Continuar la polémica en vísperas de elecciones generales terminaría de sublevar en su contra a quienes en el PP han escalado puestos tras su retirada. Por no hablar del daño que más fuego amigo produciría sobre las expectativas electorales populares. Además, si el PP acaba desalojado del poder, se le podría acusar de ser corresponsable del desastre.

Los resultados del 20D y la cuestión crucial – ¿Retendrá el Partido Popular el Gobierno? — determinará por tanto la estrategia futura de Aznar. Sean cuales sean su planes, la mal disimulada irritación interna del aparato popular –un sordo «por qué no te callas»— cuestionan tanto la oportunidad de las ‘reflexiones’ de Aznar como su lealtad.

Los populares que más intentan poner distancia respecto a La Moncloa y la calle Génova –Cristina Cifuentes, Borja Samper, Arantxa Quiroga o incluso Núñez Feijoo—comienzan a sacudirse tímidamente la memoria selectiva y a reconocer pasados errores, como parte de su discurso.

Aznar fue, a fin de cuentas, el principal arquitecto de un PP presidencialista, al servicio del gobierno, un modelo que con María Dolores de Cospedal ha alcanzado su máxima inoperancia. Y fue su dedo el que con un «Mariano, te ha tocado» ungió a Rajoy como su sucesor (aunque luego admitiera, para más escarnio, que su preferido era Rodrigo Rato).

Durante su turno al timón, la corrupción en el PP mutó de orgánica a sistémica, permitiendo lo que hoy conocemos como los casos Gürtel o Bárcenas. Y tras una crisis que ha hecho estragos en millones de familias, la exaltada gestión económica de Aznar-Rato se ve también como el periodo en el que se levantaron los polvos, que acabaron en los lodos de los recortes y el paro.

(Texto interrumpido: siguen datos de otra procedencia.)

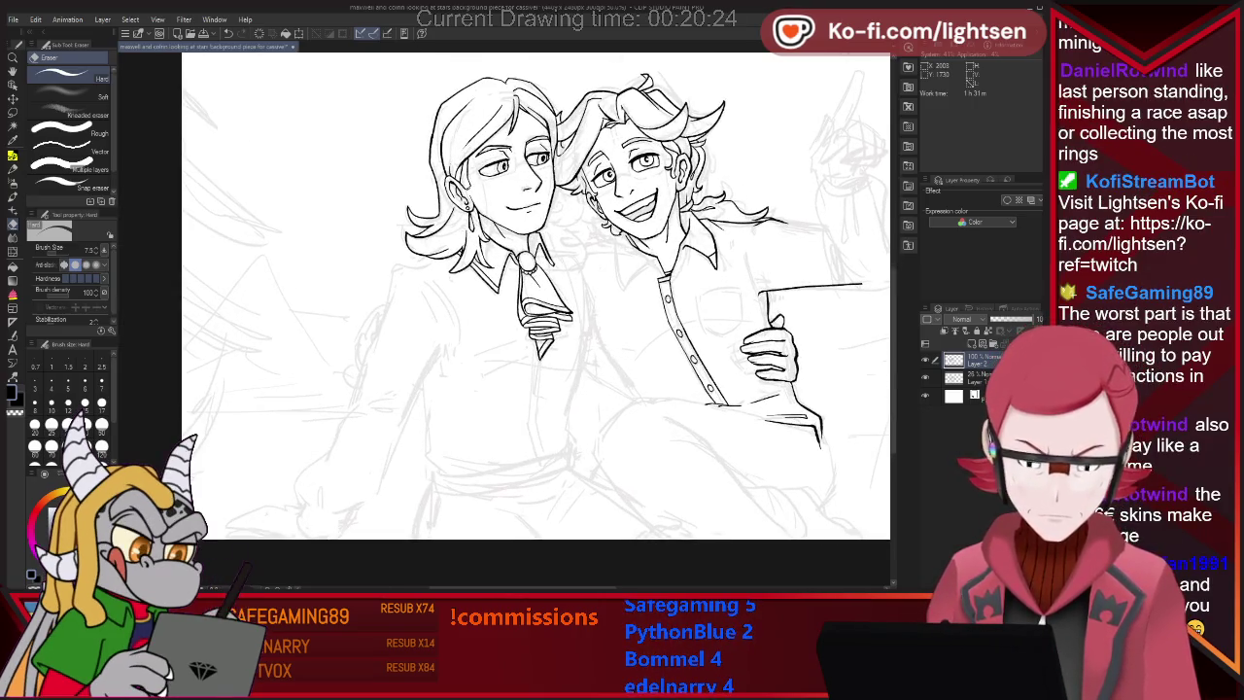
scroll(778, 333, up, 1)
key(p)
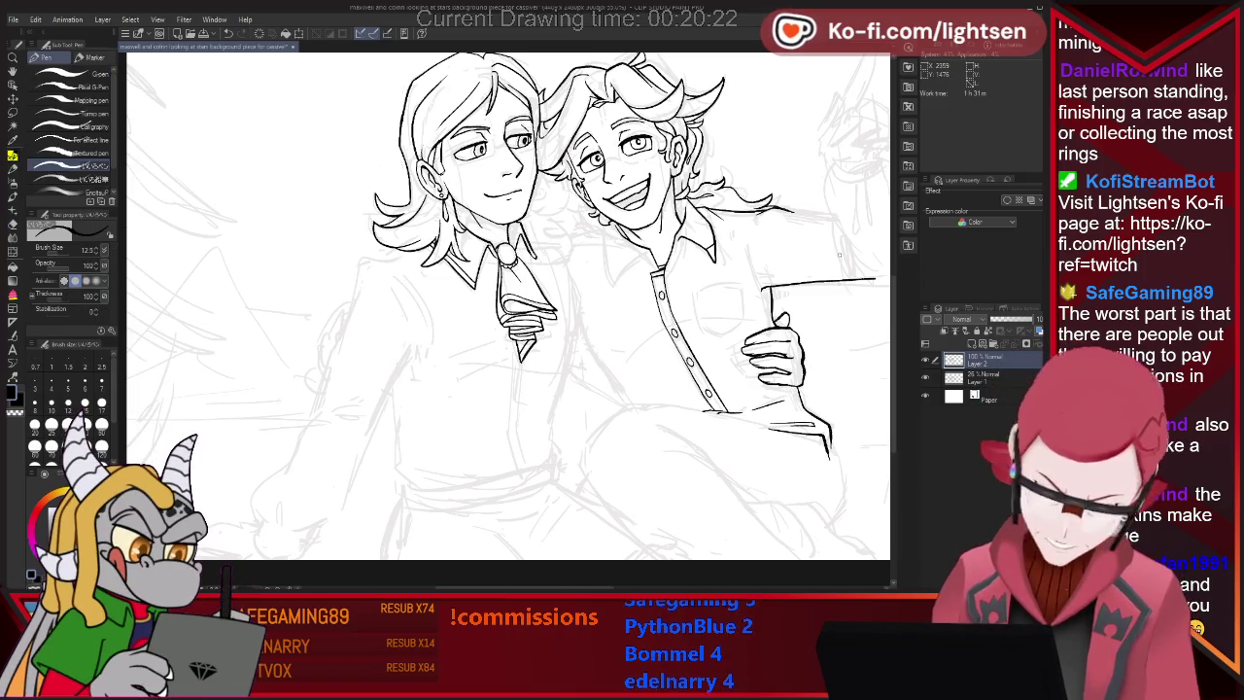
drag(581, 311, 625, 396)
key(ctrl+z)
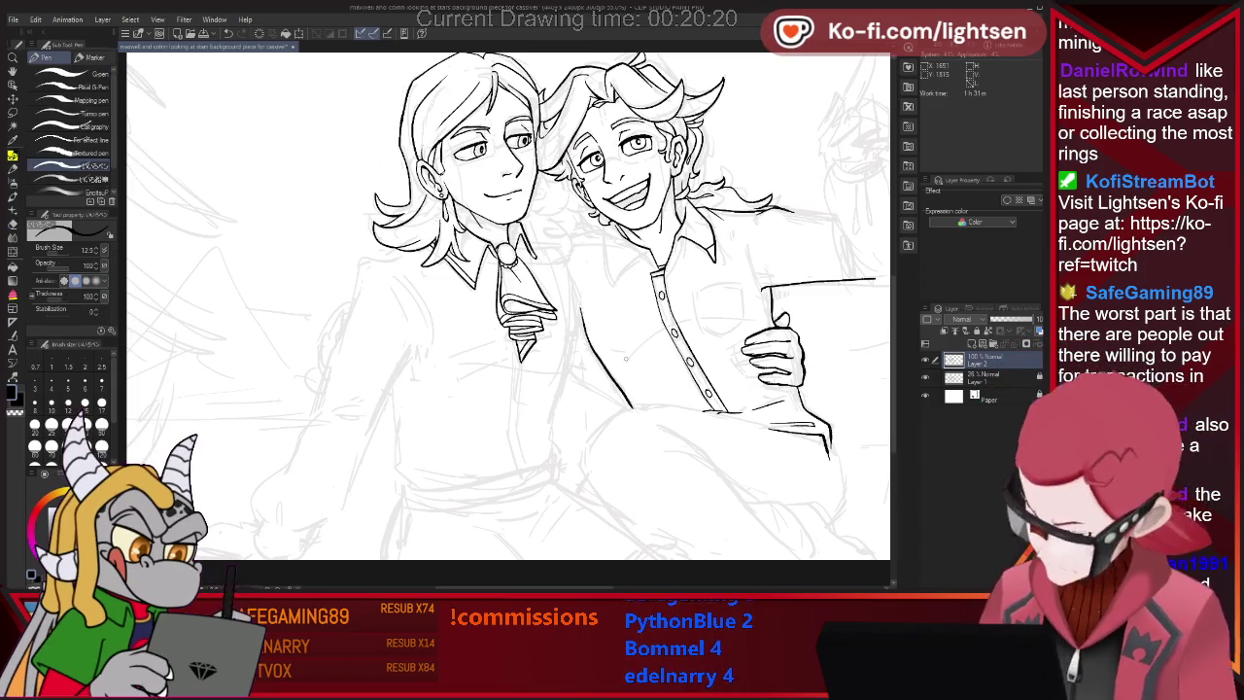
drag(580, 311, 638, 418)
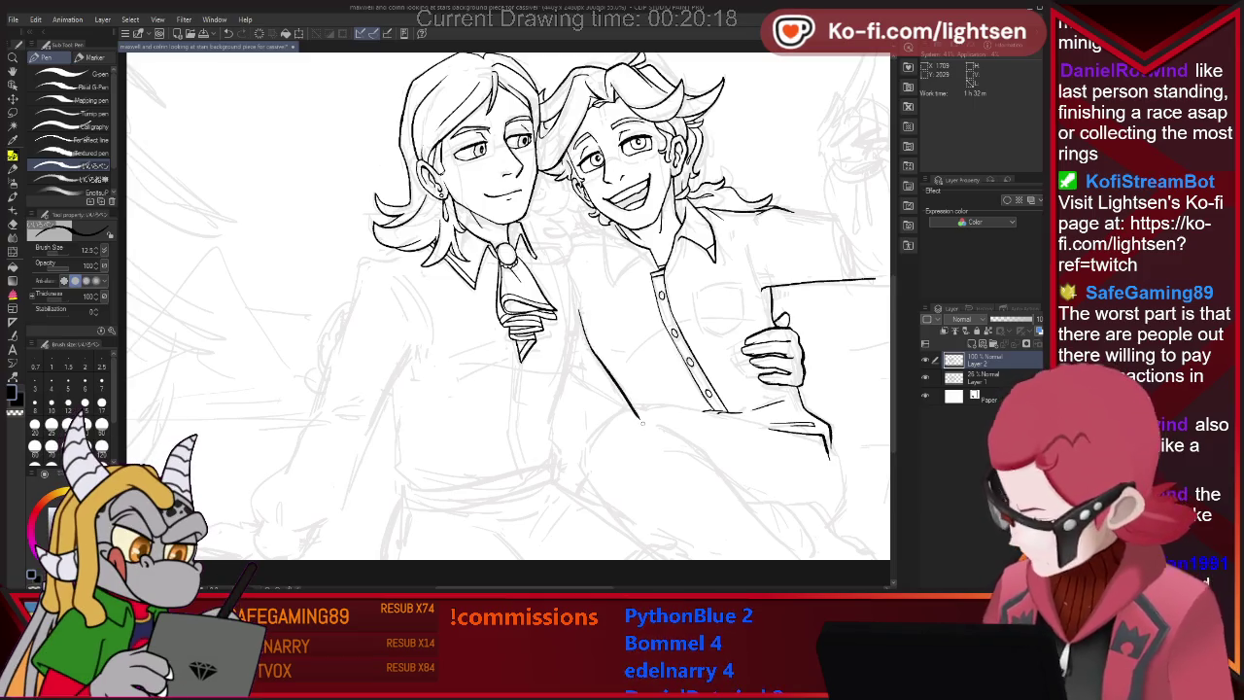
key(e)
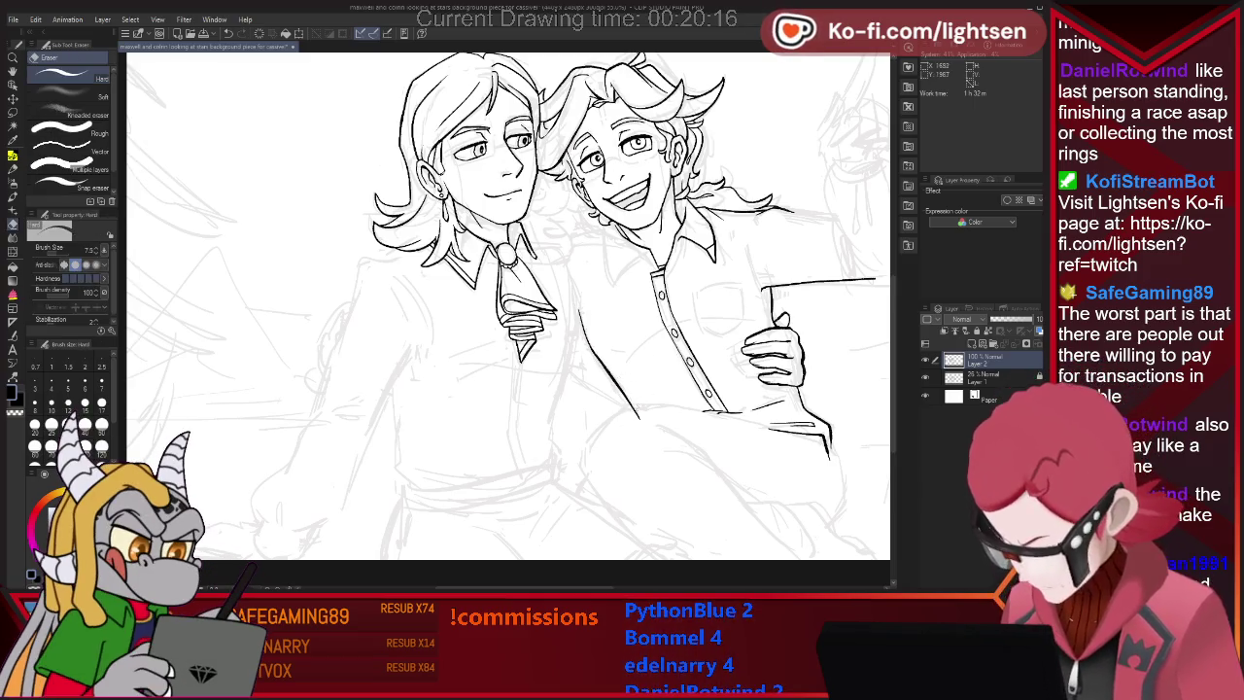
key(p)
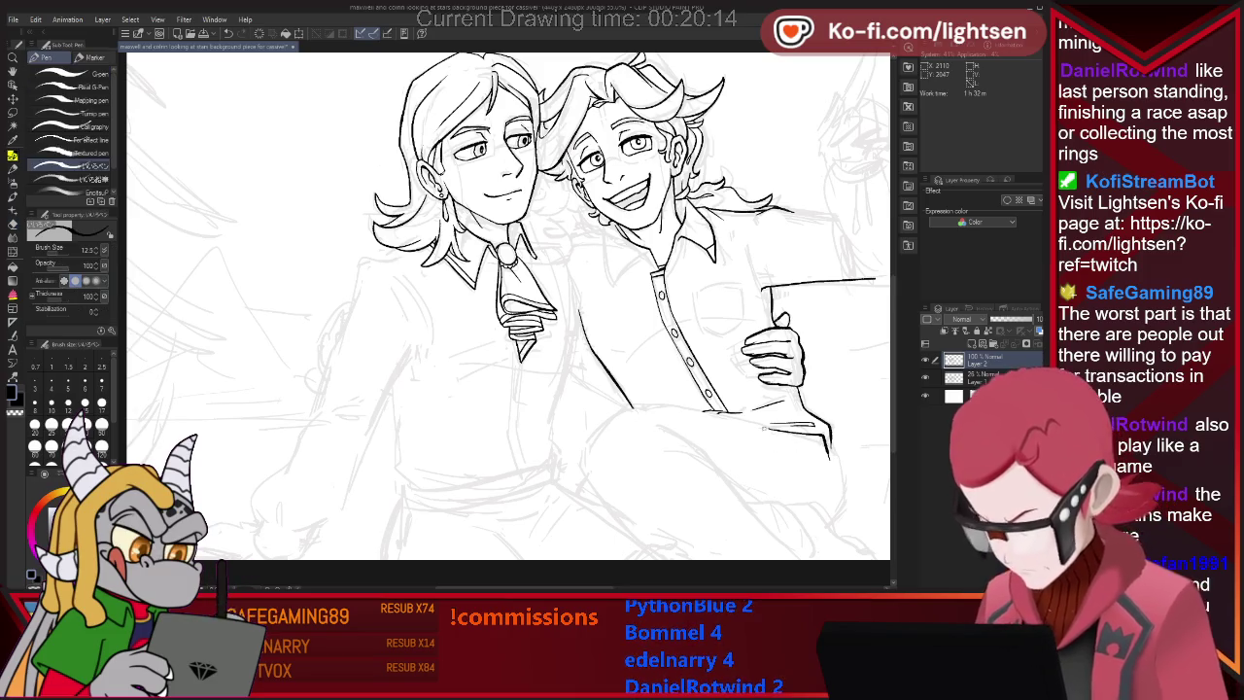
mouse_move(702, 409)
mouse_down()
mouse_move(725, 416)
mouse_move(632, 407)
mouse_up()
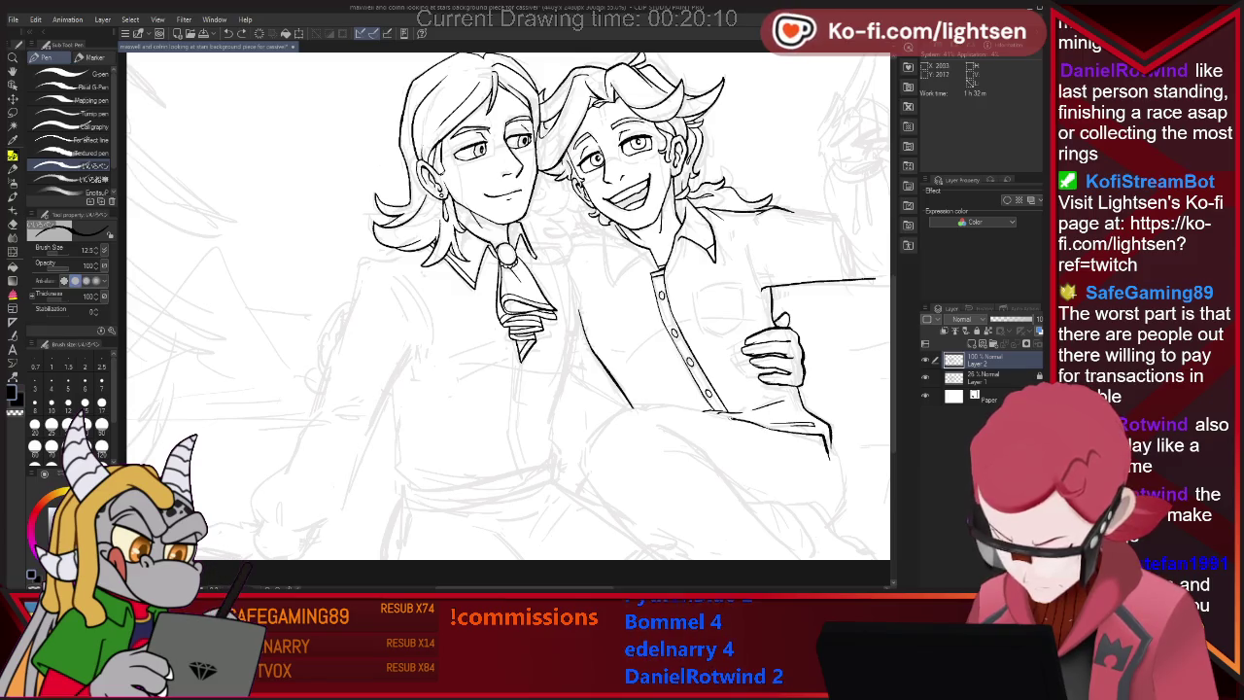
mouse_move(630, 408)
mouse_down()
mouse_move(615, 416)
mouse_move(725, 477)
mouse_up()
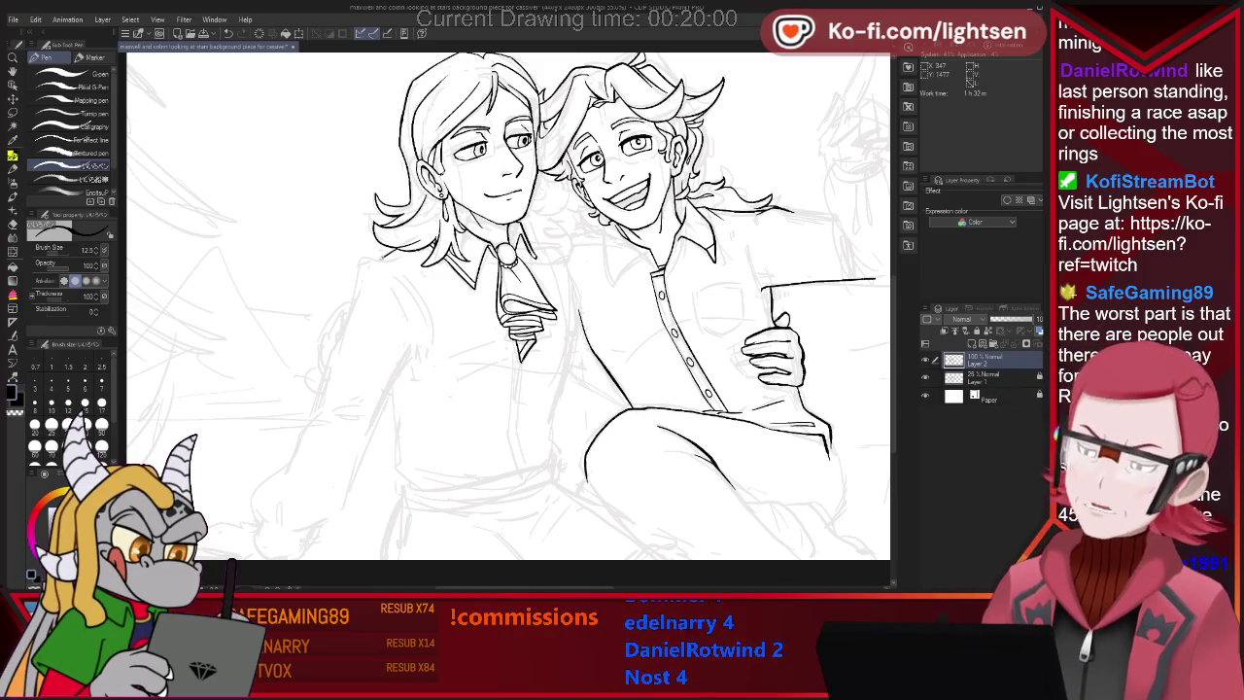
Ink the left figure's shoulder, arm outline and sleeve fold lines, redoing one sleeve stroke.
drag(358, 260, 283, 476)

Solo el propio José María Aznar decidirá si quiere imitar a Álvaro Uribe y fundar un Partido de la A. Lo que es seguro es que, si se le manifiesta el impulso de la imprescindibilidad, los suyos y toda la derecha española le exigirán mucho más que un diagnóstico inclemente o una regañina severa para aclamarle como salvador de su partido o de España.